Agent Skills
Install the Ultracite skill for tools that support reusable skills, and keep repo-specific formatting decisions local to each project.
Ultracite supports two different AI guidance layers:
- Repo-local agent rules generated by
npx ultracite init --agents ... - A reusable Ultracite skill you can install once and carry across repositories
Use the global skill when your AI tool understands SKILL.md-style skills and you want a shared Ultracite baseline without copying the same instructions into every repo by hand.
Install the skill
If you already run npx ultracite init, the interactive setup can offer to install the skill for you. For non-interactive flows, you can also pass:
npx ultracite init --install-skill
If your AI tool supports installable skills, you can always add Ultracite directly with:
npx skills add haydenbleasel/ultracite
This installs the reusable skill bundle from the repository so compatible tools can load it as a shared capability.
What the skill includes
The installable skill ships with:
skills/ultracite/SKILL.mdfor the main workflow and guidanceskills/ultracite/references/code-standards.mdfor the detailed standards reference
The skill is designed to help an agent:
- detect when Ultracite is present in a project
- choose the active linter stack
- use the right
ultracite check,fix, anddoctorcommands - follow Ultracite’s code quality, accessibility, performance, and testing standards
Formatting stays project-local
The global skill intentionally does not hardcode formatter-specific settings such as line width, quote style, semicolons, or trailing commas.

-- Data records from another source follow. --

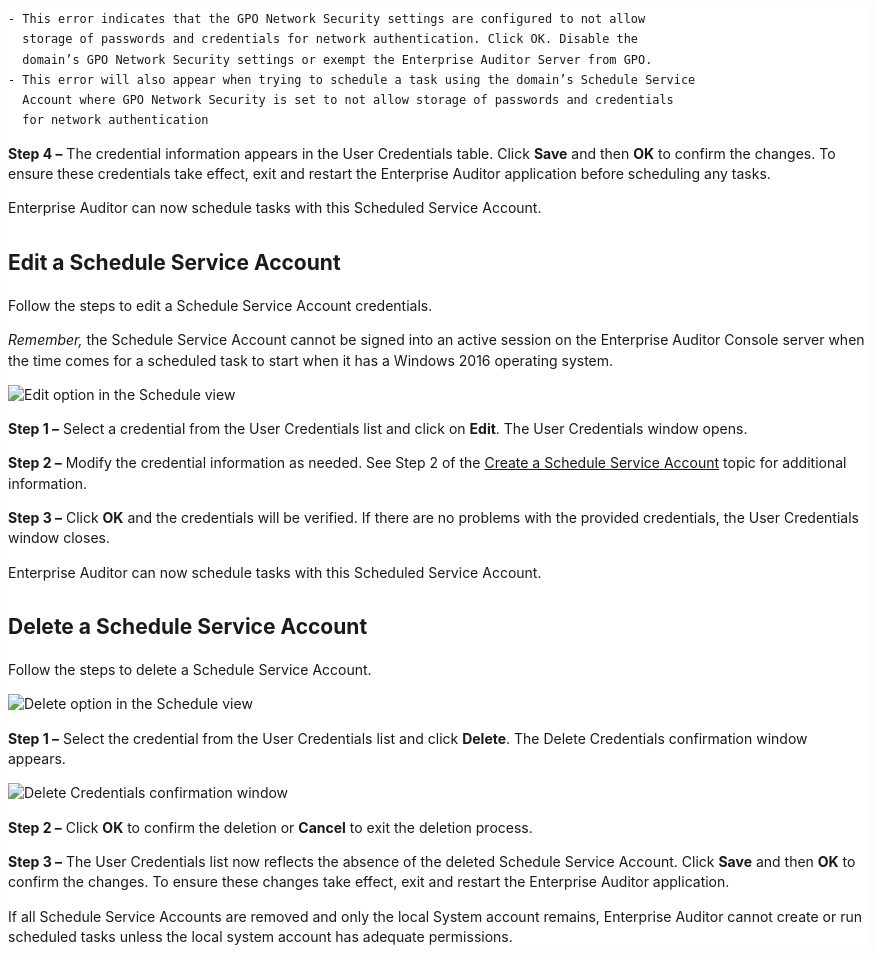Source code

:     - This error indicates that the GPO Network Security settings are configured to not allow
      storage of passwords and credentials for network authentication. Click OK. Disable the
      domain’s GPO Network Security settings or exempt the Enterprise Auditor Server from GPO.
    - This error will also appear when trying to schedule a task using the domain’s Schedule Service
      Account where GPO Network Security is set to not allow storage of passwords and credentials
      for network authentication

**Step 4 –** The credential information appears in the User Credentials table. Click **Save** and
then **OK** to confirm the changes. To ensure these credentials take effect, exit and restart the
Enterprise Auditor application before scheduling any tasks.

Enterprise Auditor can now schedule tasks with this Scheduled Service Account.

## Edit a Schedule Service Account

Follow the steps to edit a Schedule Service Account credentials.

_Remember,_ the Schedule Service Account cannot be signed into an active session on the Enterprise
Auditor Console server when the time comes for a scheduled task to start when it has a Windows 2016
operating system.

![Edit option in the Schedule view](/img/product_docs/accessanalyzer/11.6/admin/settings/edit.webp)

**Step 1 –** Select a credential from the User Credentials list and click on **Edit**. The User
Credentials window opens.

**Step 2 –** Modify the credential information as needed. See Step 2 of the
[Create a Schedule Service Account](#create-a-schedule-service-account) topic for additional
information.

**Step 3 –** Click **OK** and the credentials will be verified. If there are no problems with the
provided credentials, the User Credentials window closes.

Enterprise Auditor can now schedule tasks with this Scheduled Service Account.

## Delete a Schedule Service Account

Follow the steps to delete a Schedule Service Account.

![Delete option in the Schedule view](/img/product_docs/accessanalyzer/11.6/admin/settings/delete.webp)

**Step 1 –** Select the credential from the User Credentials list and click **Delete**. The Delete
Credentials confirmation window appears.

![Delete Credentials confirmation window](/img/product_docs/accessanalyzer/11.6/admin/settings/deletecredentials.webp)

**Step 2 –** Click **OK** to confirm the deletion or **Cancel** to exit the deletion process.

**Step 3 –** The User Credentials list now reflects the absence of the deleted Schedule Service
Account. Click **Save** and then **OK** to confirm the changes. To ensure these changes take effect,
exit and restart the Enterprise Auditor application.

If all Schedule Service Accounts are removed and only the local System account remains, Enterprise
Auditor cannot create or run scheduled tasks unless the local system account has adequate
permissions.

Those details should come from the repository’s configured linter and formatter instead:
- Biome projects should follow
biome.jsonc - ESLint projects should follow ESLint plus Prettier and Stylelint
- Oxlint projects should follow Oxlint plus Oxfmt
That keeps one global skill portable across multiple repositories without forcing every repo to share the same formatting choices.
How it fits with repo instructions
The global skill is a baseline, not a replacement for repo-specific instructions.
Use repo-local files such as AGENTS.md, CLAUDE.md, replit.md, or other agent-specific config when you need to add:
- architecture decisions for a single codebase
- framework or deployment details
- project-specific naming or file layout rules
- workflow notes that only apply to one repository
In practice, the best setup is usually:
- Install the global Ultracite skill once
- Add repo-local Ultracite agent rules where your tool supports them
- Let the repository’s formatter config control formatting details
When to use which option
Choose repo-local agent rules when you want committed instructions inside a specific repository and need every collaborator or cloud task to inherit the same contract.
Choose the global skill when you want Ultracite available everywhere by default and prefer to keep formatting and project specifics in each repository’s own configuration.